Two Harbors woman helps solve family mysteriesVickie Chupurdia of Two Harbors didn’t know what to expect over 30 years ago when she started asking questions about her family history. “I just found it interesting…all the stories that the great aunts and uncles and grandparents had to tell, I just was fascinated by it,” she said.
By: LaReesa Sandretsky, Lake County News Chronicle
Vickie Chupurdia of Two Harbors didn’t know what to expect over 30 years ago when she started asking questions about her family history.
“I just found it interesting…all the stories that the great aunts and uncles and grandparents had to tell, I just was fascinated by it,” she said.
Eventually, the pieces fell together. Chupurdia, a full-time software consultant, was born and grew up in Silver Bay; however, her roots in America go much deeper. When she started digging, she found out that four of her direct ancestors were soldiers in the American Revolutionary War, the war that led to America’s independence from Great Britain. A number of her relatives fought in the Civil War and one even died of starvation at Camp Sumter, one of the most deadly Confederate prisoner-of-war camps. Beyond that, she’s traced her family to Germany and Scotland on her mother’s side and Serbia on her father’s side.

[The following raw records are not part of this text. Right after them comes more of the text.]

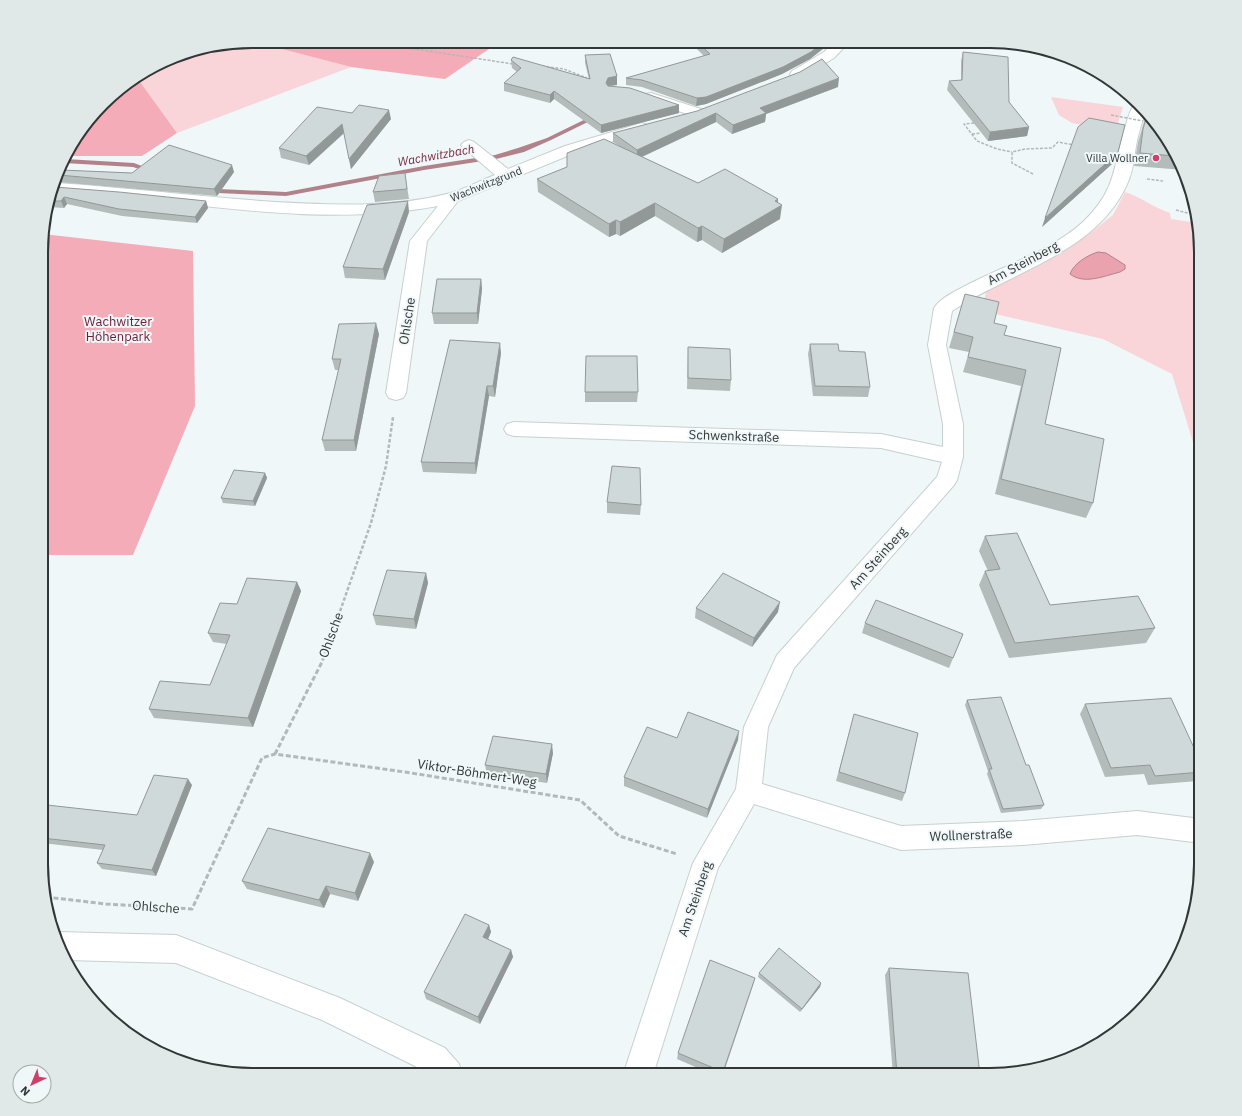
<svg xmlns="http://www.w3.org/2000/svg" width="1242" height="1116" viewBox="0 0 1242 1116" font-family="'IBM Plex Sans',sans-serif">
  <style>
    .green { fill: #f9d4d9 }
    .forest { fill: #f4acb8 }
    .water { fill: #e9a2ae; stroke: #b2828a }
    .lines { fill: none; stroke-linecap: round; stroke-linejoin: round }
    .stream { fill: #b2828a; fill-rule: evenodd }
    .minor-casing { stroke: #c7d0d0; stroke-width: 2 }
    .path-far2 { stroke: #b2b9ba; stroke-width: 1.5; stroke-dasharray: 3 1.5; stroke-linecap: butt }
    .path-far1 { stroke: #b2b9ba; stroke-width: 2.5; stroke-dasharray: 3.5 2; stroke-linecap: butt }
    .path { stroke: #b2b9ba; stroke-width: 3; stroke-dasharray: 5 2.5; stroke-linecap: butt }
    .minor { fill: #fff; fill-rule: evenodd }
    .path-bridge { stroke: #b2b9ba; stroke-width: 1.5; stroke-dasharray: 3 1.5; stroke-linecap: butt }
    .wall { fill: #b3bbbb }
    .shaded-wall { fill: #929898 }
    .building { fill: #d0d9d9; stroke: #929898 }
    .poi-dot { fill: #ce3f67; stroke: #eff7f8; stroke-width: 1.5 }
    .labels { text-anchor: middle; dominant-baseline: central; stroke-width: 4; stroke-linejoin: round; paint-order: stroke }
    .far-poi-label { font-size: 11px; fill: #333636; stroke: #eff7f8; text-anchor: end }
    .far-street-label { font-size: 11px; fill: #333636; stroke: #eff7f8 }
    .far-water-label { font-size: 12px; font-style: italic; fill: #79263c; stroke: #eff7f8 }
    .street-label { font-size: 13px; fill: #333636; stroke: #eff7f8 }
    .park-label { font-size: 13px; fill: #6f1d34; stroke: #eff7f8 }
    .rim { fill: none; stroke: #333636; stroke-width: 2 }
  </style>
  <rect width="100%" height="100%" fill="#eff7f8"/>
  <g class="green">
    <path d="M251 41 351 67 177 133 138 79 184 52Z"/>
    <path d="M1051 97 1123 107 1115 132 1072 123 1059 115Z"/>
    <path d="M1125 192C1141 197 1154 208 1170 213L1171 219 1197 223 1201 238V468L1172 374 1103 339 982 311 986 292 1039 264 1089 234 1113 215Z"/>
  </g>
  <g class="forest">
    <path d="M251 41H441L489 49 445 79 351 67Z"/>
    <path d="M138 79 177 133 142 156H66L69 147 113 93Z"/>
    <path d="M43 234 193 251 195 406 133 555H42Z"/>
  </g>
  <path class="water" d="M1098 252 1106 253 1125 265V269L1120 272C1104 276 1084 285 1070 274 1074 263 1088 255 1098 252Z"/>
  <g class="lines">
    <g class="stream">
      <path d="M596 114 599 116 598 117 551 140 524 152 496 159 424 170 286 196 218 193 203 191 202 189 206 187 218 189 286 192 424 166 495 155 518 148 547 138Z"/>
      <path d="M65 159 134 163 155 171 151 173 133 167 64 163Z"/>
    </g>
    <g class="minor-casing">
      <g id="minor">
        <path d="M835 41H850L834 58 802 77 797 78 792 77 790 74 792 71 824 52Z"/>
        <path d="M651 93 704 110 707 113 704 116 699 118 646 100 644 97 646 94Z"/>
        <path d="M1135 103 1146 111C1142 122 1138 134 1136 146 1134 158 1133 171 1128 182 1098 253 1011 271 952 311L946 345 963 424V457L957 480 954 485 794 668 768 727 762 784 901 826 1023 821 1137 811 1201 819V843L1137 835 1023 845 901 850 754 804 718 868 653 1075H623L693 863 736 789 744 727 777 655 937 477 942 462 881 448 514 436 507 434 504 429 507 424 514 422 881 434 943 447V424L928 345 934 308C941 297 958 290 969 284 1006 265 1053 250 1084 221 1115 191 1113 170 1124 131 1127 122 1129 111 1135 103Z"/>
        <path d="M642 123 647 125 650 128 647 131 577 152 458 201 427 241 406 393 403 398 396 400 389 398 386 393 410 241 438 206C337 225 233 209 132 198 106 195 80 196 54 193L57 183C130 188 202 197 275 202 331 205 391 208 447 194 463 190 479 181 495 175L464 148 461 145 464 142 469 140 474 142 508 169 565 146Z"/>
        <path d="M58 932 176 935 340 998 445 1048 459 1064 463 1075H428L423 1070 322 1020 176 963 67 960 57 945 54 934Z"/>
      </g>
    </g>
    <g class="path-far2">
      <path d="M363 41 513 64"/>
      <path d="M542 66 564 69 587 78"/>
      <path d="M974 123 964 124 977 141 997 149 1012 152"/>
      <path d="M972 134 981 133"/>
      <path d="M1033 174 1012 163V152L1025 149 1052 148 1058 142 1074 145"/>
      <path d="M1147 179 1163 181"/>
      <path d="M1176 210 1195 215"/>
    </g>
    <path class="path-far1" d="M331 637 371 523 386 466 393 417"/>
    <g class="path">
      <path d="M275 754 322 662 331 636"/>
      <path d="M46 897 106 904 192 909 262 758 275 754 405 772 580 800 619 836 677 854"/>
    </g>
    <use href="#minor" class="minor"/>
    <path class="path-bridge" d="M1111 115 1143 121"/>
  </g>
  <g class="wall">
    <path d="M693 41H833L810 59 782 74 706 104 696 106 642 87 626 85V78L704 56 693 45Z"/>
    <path d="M963 52 1009 102 1029 127 1027 136 988 141 947 90 949 81H961V61Z"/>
    <path d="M585 55 617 76V85L609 86 679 105V113L601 133 554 99 550 103 504 91V83L517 72 512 68 511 60 589 79 585 63Z"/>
    <path d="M838 87 766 114 765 122 732 134 716 122 642 157 698 183 778 199V203L780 219 722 253 702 240 697 242 655 216 620 236 616 234 609 237 538 192 537 179 619 146 613 142V133Z"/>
    <path d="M1147 112 1148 113 1184 170 1134 166 1138 142Z"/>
    <path d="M352 113 391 119 351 169 344 133 309 165 281 158 279 148Z"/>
    <path d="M1125 125 1117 156 1114 164H1112L1042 227Z"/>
    <path d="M61 170 132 173 234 172 217 196 57 182Z"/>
    <path d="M405 173 409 199 375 202 373 192Z"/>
    <path d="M55 187 206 201 208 208 197 223 122 216 67 204 64 208 49 207Z"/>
    <path d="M409 212 385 280 345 278 343 267Z"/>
    <path d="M481 279 482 289 478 324H434L432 313Z"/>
    <path d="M965 294 1004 335 1061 348 1045 424 1093 503 1086 518 995 494 1021 386 963 372 969 352 949 348Z"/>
    <path d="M379 334 356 451H325L322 440 339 370H335L332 359Z"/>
    <path d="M810 344 839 351 870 387 868 397 813 396 808 354Z"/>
    <path d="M688 347 731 380 730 391 687 389Z"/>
    <path d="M501 353 495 397 489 396 476 474 423 472 421 462Z"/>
    <path d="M585 392H638L637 402H585Z"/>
    <path d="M265 473 267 478 255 506 223 503 221 498Z"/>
    <path d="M607 502 641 505 640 515 607 513Z"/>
    <path d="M985 536 1050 605 1155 628 1146 643 1009 658 979 585 985 571H988L979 551Z"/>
    <path d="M426 573 428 583 416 629 376 625 373 615Z"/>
    <path d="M297 582 301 591 253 727 154 718 149 709 210 685 227 644 213 642 208 633 237 604Z"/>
    <path d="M696 608 778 612 752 647 695 618Z"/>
    <path d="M865 623 963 634 949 668 862 633Z"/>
    <path d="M967 700 1026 765 1044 805 1041 809 1001 813 987 774 988 771 965 705Z"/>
    <path d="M1085 704 1201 763V777L1198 781 1148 785 1144 774 1105 777 1080 714Z"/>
    <path d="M854 714 905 793 902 801 836 781Z"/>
    <path d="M677 738 738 740 707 818 624 786V777Z"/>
    <path d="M553 753 547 783 487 774 485 765Z"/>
    <path d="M192 785 156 876 102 869 97 863 103 850 42 843V816L137 815Z"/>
    <path d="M374 862 358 901 330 894 324 908 247 889 242 881Z"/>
    <path d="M489 925 491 932 488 940 511 950 513 957 480 1024 426 999 424 992Z"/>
    <path d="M889 968 980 1075H893L885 975Z"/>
    <path d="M759 973 821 983 820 987 800 1012 758 977Z"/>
    <path d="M755 978 723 1075H714L677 1059 678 1053Z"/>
  </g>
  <g class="shaded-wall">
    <path d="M825 41H833L810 59 782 74 706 104 696 106 697 98Z"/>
    <path d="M617 76V85L608 86 606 83 608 78Z"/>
    <path d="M839 78 838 87 766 114 765 122 732 134 733 125 760 108Z"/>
    <path d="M554 91V99L550 103V95Z"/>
    <path d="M679 105V113L601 133V125Z"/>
    <path d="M389 110 391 119 351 169 349 159Z"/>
    <path d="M716 113V122L637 159V150Z"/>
    <path d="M342 124 344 133 309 165 306 156Z"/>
    <path d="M1029 127 1027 136 988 141 990 132Z"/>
    <path d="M1115 155 1112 164 1042 227 1045 218Z"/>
    <path d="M232 165 234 172 217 196 214 189Z"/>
    <path d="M64 197 67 204 64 208 61 201Z"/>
    <path d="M778 199 777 208 782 205 780 219 722 253 724 239Z"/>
    <path d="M206 201 208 208 197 223 195 217Z"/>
    <path d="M408 201 409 212 385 280 383 269Z"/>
    <path d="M655 203V216L620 236V222Z"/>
    <path d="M616 220V234L609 237V224Z"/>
    <path d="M702 226V240L697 242 698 228Z"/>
    <path d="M481 279 482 289 478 324 477 313Z"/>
    <path d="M376 323 379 334 356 451 354 440Z"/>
    <path d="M500 343 501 353 495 397 493 386Z"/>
    <path d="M487 386 489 396 476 474 475 463Z"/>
    <path d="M265 473 267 478 255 506 253 501Z"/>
    <path d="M426 573 428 583 416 629 414 619Z"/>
    <path d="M297 582 301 591 253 727 248 718Z"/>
    <path d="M780 602 778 612 752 647 754 638Z"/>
    <path d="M739 731 738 740 707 818 708 809Z"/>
    <path d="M552 744 553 753 547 783 546 774Z"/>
    <path d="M188 779 192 785 156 876 152 870Z"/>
    <path d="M370 853 374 862 358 901 355 893Z"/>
    <path d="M326 886 330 894 324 908 319 900Z"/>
    <path d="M489 925 491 932 485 945 483 937Z"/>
    <path d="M511 950 513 957 480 1024 478 1017Z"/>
    <path d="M755 978 753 985 723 1075Z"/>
    <path d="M821 983 820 987 800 1012 802 1009Z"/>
  </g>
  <g class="building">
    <path d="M696 41H825L811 52 783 67 706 97 697 98 642 80 626 78 710 54Z"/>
    <path d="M963 52 1008 57 1009 102 1029 127 990 132 949 81 962 80Z"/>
    <path d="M610 54 617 76 608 78 606 83 608 86 630 88 679 105 601 125 554 91 550 95 504 83 521 68 511 60 513 57 590 79 585 55Z"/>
    <path d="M822 59 839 78 760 108 766 113 733 125 716 113 637 150 613 133 697 111 800 72Z"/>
    <path d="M359 105 389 110 349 159 342 124 306 156 279 148 317 107 352 113Z"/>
    <path d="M1148 112V113L1175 156 1140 153 1143 129Z"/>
    <path d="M1089 118 1125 125 1117 156 1115 155 1045 218 1078 127Z"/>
    <path d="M604 139 698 183 725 169 778 199 775 201 782 205 724 239 702 226 698 228 655 203 620 222 616 220 609 224 537 179 567 167V153Z"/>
    <path d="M169 145 232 165 214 189 59 175 61 170 132 173Z"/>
    <path d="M405 173 407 189 373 192 379 176Z"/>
    <path d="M55 187 119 192 206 201 195 217 119 209 64 197 61 201H51Z"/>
    <path d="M408 201 383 269 343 267 367 205Z"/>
    <path d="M437 279H481L477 313H432Z"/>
    <path d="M965 294 999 302 994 323 1007 326 1004 335 1061 348 1045 424 1104 439 1093 503 1001 479 1026 370 968 357 973 337 954 332Z"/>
    <path d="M376 323 354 440H322L341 359H332L339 324Z"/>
    <path d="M450 340 500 343 493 386H487L475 463 421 462Z"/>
    <path d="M810 344H838L839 351 865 352 870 387 815 386Z"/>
    <path d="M688 347 730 349 731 380 688 378Z"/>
    <path d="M586 356H637L638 392H585Z"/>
    <path d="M612 466 640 468 641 505 607 502Z"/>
    <path d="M234 470 265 473 253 501 221 498Z"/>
    <path d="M1017 533 1050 605 1138 596 1155 628 1015 643 985 571 1000 569 985 536Z"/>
    <path d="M387 570 426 573 414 619 373 615Z"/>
    <path d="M723 573 780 602 754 638 696 608Z"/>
    <path d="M247 578 297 582 248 718 149 709 160 681 210 685 230 635 208 633 220 603 237 604Z"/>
    <path d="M876 600 963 634 953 658 865 623Z"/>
    <path d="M1001 697 1026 765H1029L1044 805 1003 809 989 769H992L967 700Z"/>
    <path d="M1171 698 1201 763V772L1155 776 1150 765 1111 768 1085 704Z"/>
    <path d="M688 712 739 731 708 809 624 777 647 727 677 738Z"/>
    <path d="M854 714 918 733 905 793 839 772Z"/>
    <path d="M493 736 552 744 546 774 485 765Z"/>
    <path d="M154 775 188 779 152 870 97 863 105 845 42 838V816L47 805 137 815Z"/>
    <path d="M268 828 370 853 355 893 326 886 319 900 242 881Z"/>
    <path d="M465 914 489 925 483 937 511 950 478 1017 424 992Z"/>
    <path d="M779 948 821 983 802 1009 759 973Z"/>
    <path d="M710 960 755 978 723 1072 678 1053Z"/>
    <path d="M889 968 968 973 980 1075H897Z"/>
  </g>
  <circle class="poi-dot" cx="1156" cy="158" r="4"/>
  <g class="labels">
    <g class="far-poi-label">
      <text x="1148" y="158">Villa Wollner</text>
    </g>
    <g class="far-street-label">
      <text transform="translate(486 184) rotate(-22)">Wachwitzgrund</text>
    </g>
    <g class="far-water-label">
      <text transform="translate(436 155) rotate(-10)">Wachwitzbach</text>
    </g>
    <g class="street-label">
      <text transform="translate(1023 263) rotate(-28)">Am Steinberg</text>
      <text transform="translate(407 321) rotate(-81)">Ohlsche</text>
      <text transform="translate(734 436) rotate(2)">Schwenkstraße</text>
      <text transform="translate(878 558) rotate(-48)">Am Steinberg</text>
      <text transform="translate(331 635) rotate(-70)">Ohlsche</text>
      <text transform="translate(477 773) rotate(9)">Viktor-Böhmert-Weg</text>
      <text transform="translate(971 835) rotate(-2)">Wollnerstraße</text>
      <text transform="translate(695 899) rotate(-71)">Am Steinberg</text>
      <text transform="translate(156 907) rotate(4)">Ohlsche</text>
    </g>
    <g class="park-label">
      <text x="118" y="321">Wachwitzer<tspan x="118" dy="15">Höhenpark</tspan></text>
    </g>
  </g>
  <path d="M0 0H1242V1116H0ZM252 48H990A204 204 0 0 1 1194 252V864A204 204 0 0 1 990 1068H252A204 204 0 0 1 48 864V252A204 204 0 0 1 252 48Z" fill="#e0e8e8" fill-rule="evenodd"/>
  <path class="rim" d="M252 48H990A204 204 0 0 1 1194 252V864A204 204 0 0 1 990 1068H252A204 204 0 0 1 48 864V252A204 204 0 0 1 252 48Z"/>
  <g transform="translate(32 1084) rotate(224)"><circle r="19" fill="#eff7f8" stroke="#a4aaaa"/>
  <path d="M0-3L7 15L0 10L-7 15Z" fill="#ce3f67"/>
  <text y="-6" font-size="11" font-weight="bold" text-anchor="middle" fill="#333636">N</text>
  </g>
</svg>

In Chupurdia’s years of research, she learned a lot of useful skills, like how to access census records and how to ask surviving relatives about family history. Eventually she realized her knowledge could be useful to others. Her cousin Linda Foster benefitted from Chupurdia’s research—partially because they have some history in common, but she said Chupurdia’s tips have helped her learn even more about her ancestry.
“Vickie’s been an immense help,” Foster said. Chupurdia helped her identify the folks in family pictures and fill in some gaps in her history. With Chupurdia’s assistance, Foster found that she is a distant relative of Patrick Henry, the Virginia governor famous for his “Give me liberty or give me death” speech in the late 1700s.
“It’s like a mystery novel where you’re the detective,” Foster said.
Now, Chupurdia has gathered her knowledge into an e-book to help do-it-yourself genealogists head in the right direction.
“When I started helping other people…I got so many questions. I thought I might as well put it in a book and make it available to everybody,” Chupurdia said.
The e-book, “Jumpstart Your Genealogy Research,” is available on www.amazon.com for $2.99. It was released just weeks ago, and already has eight 5-star ratings from satisfied customers. Chupurdia said it even spent a couple of days as the #1-ranked genealogy e-book in the Kindle Store (at press time, it’s #3).
“Read it. It’s a good book. She’s got a lot of great hints in there,” Foster said.
What is the most important piece of advice Chupurdia would give amateur family historians?
“Interview the elders now. You can always look up records, but your relatives are not going to be around forever. Don’t lose the chance to get their stories now,” she said.
Chupurdia can be reached through her website, www.vintagevickie.com or by e-mail at firstname.lastname@example.org. In addition to consulting on the family history projects of others, she has taught college-level genealogy courses and led family history workshops. She’s passionate about family history but also feels an obligation to preserve ancestral memories .
“To me, if we don’t record and share the stories they will be lost forever. I think it’s our responsibility to honor our ancestors and keep their stories alive,” Chupurdia said.